= YOUR OBJECTIVE =
In the data below, locate each line with the word "book" and list it.

Stored items:
---*---

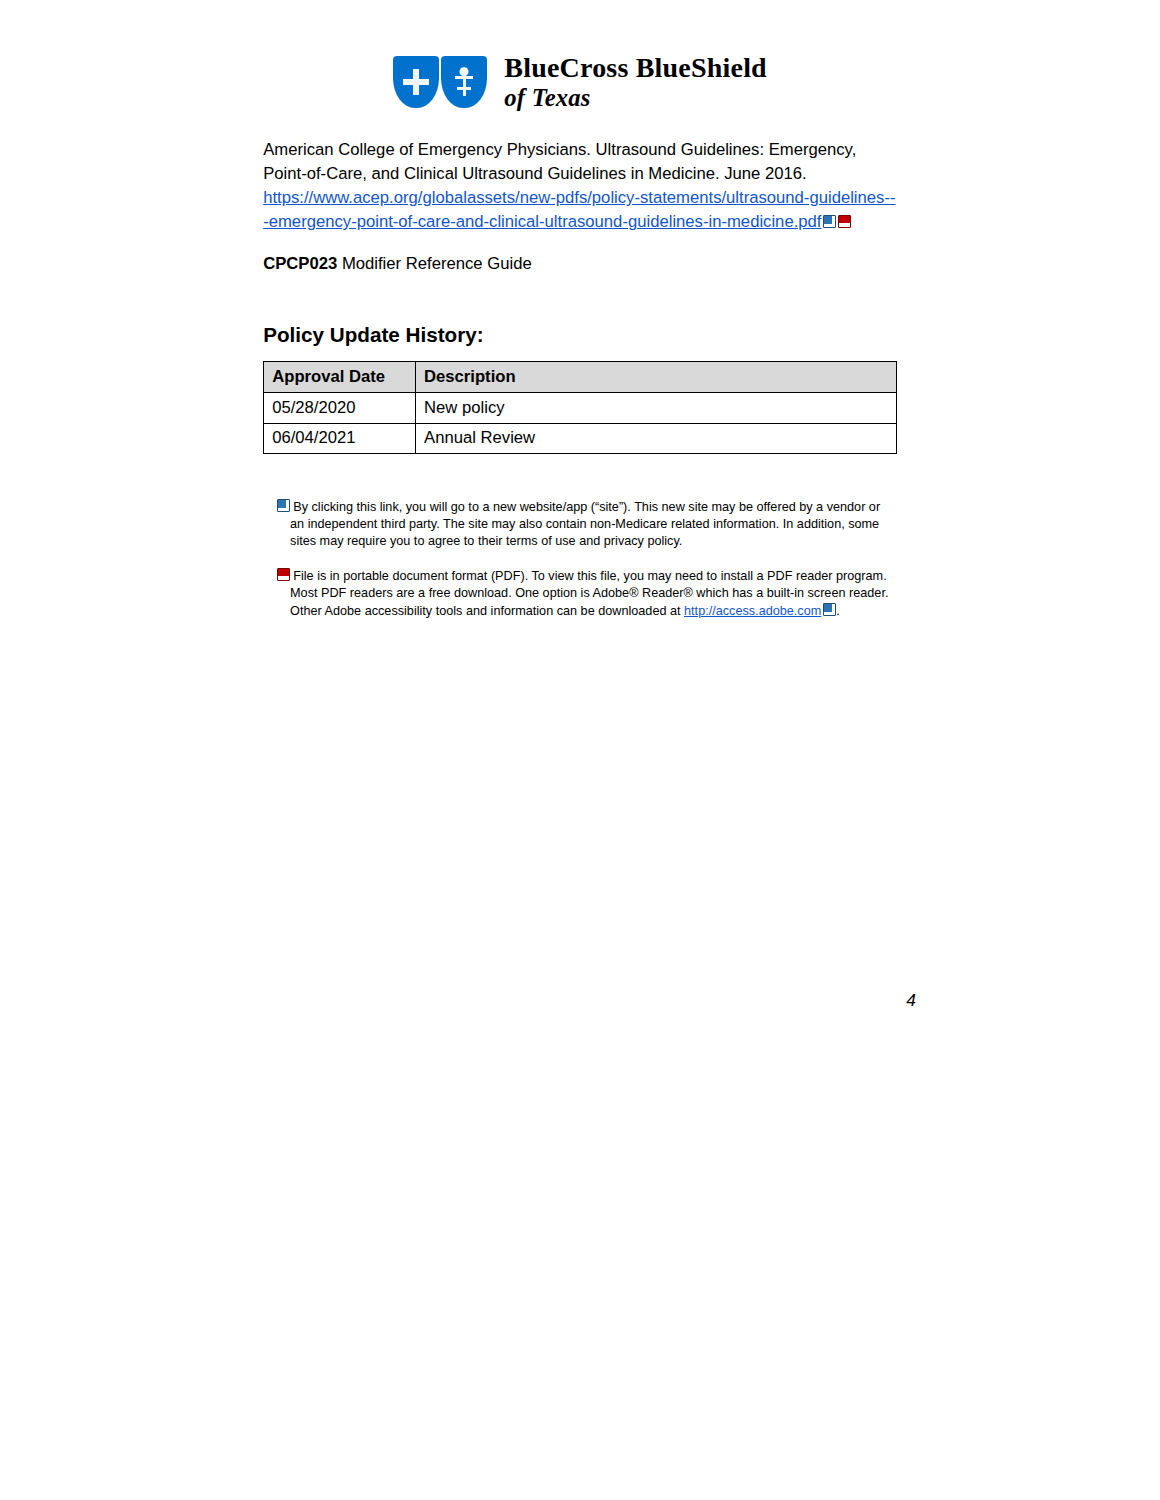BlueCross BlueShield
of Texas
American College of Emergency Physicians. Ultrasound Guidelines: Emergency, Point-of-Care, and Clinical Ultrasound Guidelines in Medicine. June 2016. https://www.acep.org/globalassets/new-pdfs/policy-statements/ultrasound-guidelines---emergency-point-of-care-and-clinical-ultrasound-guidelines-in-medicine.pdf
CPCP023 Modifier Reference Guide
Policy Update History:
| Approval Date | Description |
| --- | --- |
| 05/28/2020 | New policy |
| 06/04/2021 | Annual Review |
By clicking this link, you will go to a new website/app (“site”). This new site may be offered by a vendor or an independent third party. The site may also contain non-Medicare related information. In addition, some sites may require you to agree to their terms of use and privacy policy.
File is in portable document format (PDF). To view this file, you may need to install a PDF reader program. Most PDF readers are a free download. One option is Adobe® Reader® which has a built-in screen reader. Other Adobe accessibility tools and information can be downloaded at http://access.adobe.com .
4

---*---

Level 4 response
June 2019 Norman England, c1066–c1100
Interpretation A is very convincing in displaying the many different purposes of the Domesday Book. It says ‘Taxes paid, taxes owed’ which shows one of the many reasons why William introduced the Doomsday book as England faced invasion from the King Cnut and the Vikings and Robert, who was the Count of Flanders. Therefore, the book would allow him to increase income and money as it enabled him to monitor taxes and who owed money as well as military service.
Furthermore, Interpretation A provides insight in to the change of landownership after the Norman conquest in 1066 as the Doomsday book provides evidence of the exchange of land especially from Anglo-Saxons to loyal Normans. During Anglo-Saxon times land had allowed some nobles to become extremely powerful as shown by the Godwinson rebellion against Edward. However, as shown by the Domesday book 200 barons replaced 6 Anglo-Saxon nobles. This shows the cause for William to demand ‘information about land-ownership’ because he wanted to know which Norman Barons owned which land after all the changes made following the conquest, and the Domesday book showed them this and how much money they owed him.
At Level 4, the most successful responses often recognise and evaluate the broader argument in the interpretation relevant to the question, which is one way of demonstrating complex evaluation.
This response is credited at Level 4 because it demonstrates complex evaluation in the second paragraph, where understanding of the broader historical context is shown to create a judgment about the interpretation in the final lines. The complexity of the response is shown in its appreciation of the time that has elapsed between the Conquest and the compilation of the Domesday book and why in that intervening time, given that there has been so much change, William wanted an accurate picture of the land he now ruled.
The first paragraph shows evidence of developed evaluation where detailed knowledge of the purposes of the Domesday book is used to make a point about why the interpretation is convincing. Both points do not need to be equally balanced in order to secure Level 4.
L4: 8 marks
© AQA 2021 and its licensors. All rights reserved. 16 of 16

---*---

= YOUR RESPONSE =
Interpretation A is very convincing in displaying the many different purposes of the Domesday Book. It says ‘Taxes paid, taxes owed’ which shows one of the many reasons why William introduced the Doomsday book as England faced invasion from the King Cnut and the Vikings and Robert, who was the Count of Flanders. Therefore, the book would allow him to increase income and money as it enabled him to monitor taxes and who owed money as well as military service.
Furthermore, Interpretation A provides insight in to the change of landownership after the Norman conquest in 1066 as the Doomsday book provides evidence of the exchange of land especially from Anglo-Saxons to loyal Normans. During Anglo-Saxon times land had allowed some nobles to become extremely powerful as shown by the Godwinson rebellion against Edward. However, as shown by the Domesday book 200 barons replaced 6 Anglo-Saxon nobles. This shows the cause for William to demand ‘information about land-ownership’ because he wanted to know which Norman Barons owned which land after all the changes made following the conquest, and the Domesday book showed them this and how much money they owed him.
This response is credited at Level 4 because it demonstrates complex evaluation in the second paragraph, where understanding of the broader historical context is shown to create a judgment about the interpretation in the final lines. The complexity of the response is shown in its appreciation of the time that has elapsed between the Conquest and the compilation of the Domesday book and why in that intervening time, given that there has been so much change, William wanted an accurate picture of the land he now ruled.
The first paragraph shows evidence of developed evaluation where detailed knowledge of the purposes of the Domesday book is used to make a point about why the interpretation is convincing. Both points do not need to be equally balanced in order to secure Level 4.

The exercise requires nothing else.